> _Required work_
Return all of the data that follows precisely, leaving every image out.

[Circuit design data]
====

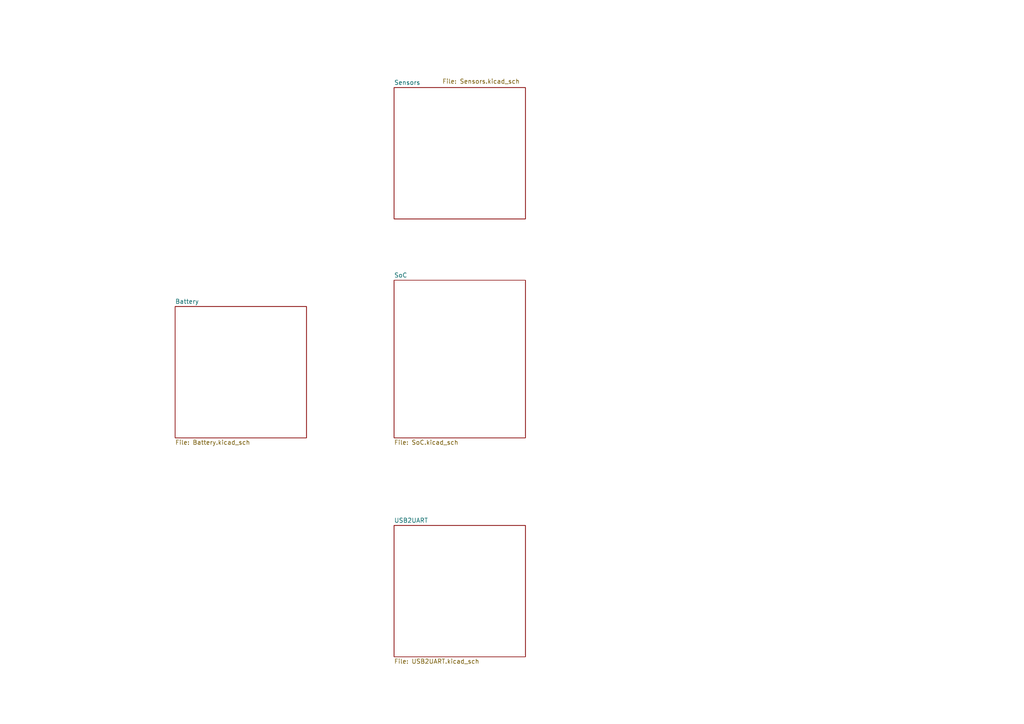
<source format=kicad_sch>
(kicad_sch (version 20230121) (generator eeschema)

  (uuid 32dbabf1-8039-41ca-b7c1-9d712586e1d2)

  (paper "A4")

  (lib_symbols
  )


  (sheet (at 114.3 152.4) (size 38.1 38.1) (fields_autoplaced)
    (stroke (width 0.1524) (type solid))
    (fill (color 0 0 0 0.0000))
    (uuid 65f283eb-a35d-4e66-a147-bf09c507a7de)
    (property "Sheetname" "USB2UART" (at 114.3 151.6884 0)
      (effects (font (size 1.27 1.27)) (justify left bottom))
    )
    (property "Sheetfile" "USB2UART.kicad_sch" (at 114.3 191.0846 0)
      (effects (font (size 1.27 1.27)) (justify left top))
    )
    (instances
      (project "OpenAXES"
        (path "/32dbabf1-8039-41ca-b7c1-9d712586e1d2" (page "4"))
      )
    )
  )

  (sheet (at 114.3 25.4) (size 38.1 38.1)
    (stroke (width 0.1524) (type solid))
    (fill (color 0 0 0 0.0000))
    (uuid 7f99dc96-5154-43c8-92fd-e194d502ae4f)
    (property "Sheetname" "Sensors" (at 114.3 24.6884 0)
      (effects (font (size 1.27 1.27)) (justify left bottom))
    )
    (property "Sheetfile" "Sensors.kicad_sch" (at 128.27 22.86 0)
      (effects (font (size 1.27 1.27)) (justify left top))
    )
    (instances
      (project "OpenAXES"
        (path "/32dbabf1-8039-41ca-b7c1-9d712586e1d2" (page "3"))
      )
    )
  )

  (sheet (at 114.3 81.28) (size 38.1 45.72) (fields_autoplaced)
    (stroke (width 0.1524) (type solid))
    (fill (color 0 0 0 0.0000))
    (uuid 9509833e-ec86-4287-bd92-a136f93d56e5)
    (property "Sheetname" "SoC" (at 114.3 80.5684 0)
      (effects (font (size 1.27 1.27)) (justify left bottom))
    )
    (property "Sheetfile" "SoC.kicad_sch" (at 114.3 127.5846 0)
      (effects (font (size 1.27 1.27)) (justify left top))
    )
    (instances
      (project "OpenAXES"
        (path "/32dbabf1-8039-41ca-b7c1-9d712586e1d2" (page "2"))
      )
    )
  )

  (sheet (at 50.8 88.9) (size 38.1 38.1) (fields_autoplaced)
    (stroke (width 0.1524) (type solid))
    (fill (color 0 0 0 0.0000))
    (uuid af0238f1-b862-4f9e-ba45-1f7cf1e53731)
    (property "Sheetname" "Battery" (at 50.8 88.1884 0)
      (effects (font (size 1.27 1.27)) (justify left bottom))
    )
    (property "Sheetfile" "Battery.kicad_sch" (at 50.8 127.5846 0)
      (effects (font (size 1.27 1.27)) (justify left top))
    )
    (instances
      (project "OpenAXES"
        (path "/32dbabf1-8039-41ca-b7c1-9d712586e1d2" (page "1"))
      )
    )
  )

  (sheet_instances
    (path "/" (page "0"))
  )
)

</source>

====

> _Output of the exercise_
<source format=kicad_sch>
(kicad_sch (version 20230121) (generator eeschema)

  (uuid 32dbabf1-8039-41ca-b7c1-9d712586e1d2)

  (paper "A4")

  (lib_symbols
  )


  (sheet (at 114.3 152.4) (size 38.1 38.1) (fields_autoplaced)
    (stroke (width 0.1524) (type solid))
    (fill (color 0 0 0 0.0000))
    (uuid 65f283eb-a35d-4e66-a147-bf09c507a7de)
    (property "Sheetname" "USB2UART" (at 114.3 151.6884 0)
      (effects (font (size 1.27 1.27)) (justify left bottom))
    )
    (property "Sheetfile" "USB2UART.kicad_sch" (at 114.3 191.0846 0)
      (effects (font (size 1.27 1.27)) (justify left top))
    )
    (instances
      (project "OpenAXES"
        (path "/32dbabf1-8039-41ca-b7c1-9d712586e1d2" (page "4"))
      )
    )
  )

  (sheet (at 114.3 25.4) (size 38.1 38.1)
    (stroke (width 0.1524) (type solid))
    (fill (color 0 0 0 0.0000))
    (uuid 7f99dc96-5154-43c8-92fd-e194d502ae4f)
    (property "Sheetname" "Sensors" (at 114.3 24.6884 0)
      (effects (font (size 1.27 1.27)) (justify left bottom))
    )
    (property "Sheetfile" "Sensors.kicad_sch" (at 128.27 22.86 0)
      (effects (font (size 1.27 1.27)) (justify left top))
    )
    (instances
      (project "OpenAXES"
        (path "/32dbabf1-8039-41ca-b7c1-9d712586e1d2" (page "3"))
      )
    )
  )

  (sheet (at 114.3 81.28) (size 38.1 45.72) (fields_autoplaced)
    (stroke (width 0.1524) (type solid))
    (fill (color 0 0 0 0.0000))
    (uuid 9509833e-ec86-4287-bd92-a136f93d56e5)
    (property "Sheetname" "SoC" (at 114.3 80.5684 0)
      (effects (font (size 1.27 1.27)) (justify left bottom))
    )
    (property "Sheetfile" "SoC.kicad_sch" (at 114.3 127.5846 0)
      (effects (font (size 1.27 1.27)) (justify left top))
    )
    (instances
      (project "OpenAXES"
        (path "/32dbabf1-8039-41ca-b7c1-9d712586e1d2" (page "2"))
      )
    )
  )

  (sheet (at 50.8 88.9) (size 38.1 38.1) (fields_autoplaced)
    (stroke (width 0.1524) (type solid))
    (fill (color 0 0 0 0.0000))
    (uuid af0238f1-b862-4f9e-ba45-1f7cf1e53731)
    (property "Sheetname" "Battery" (at 50.8 88.1884 0)
      (effects (font (size 1.27 1.27)) (justify left bottom))
    )
    (property "Sheetfile" "Battery.kicad_sch" (at 50.8 127.5846 0)
      (effects (font (size 1.27 1.27)) (justify left top))
    )
    (instances
      (project "OpenAXES"
        (path "/32dbabf1-8039-41ca-b7c1-9d712586e1d2" (page "1"))
      )
    )
  )

  (sheet_instances
    (path "/" (page "0"))
  )
)

</source>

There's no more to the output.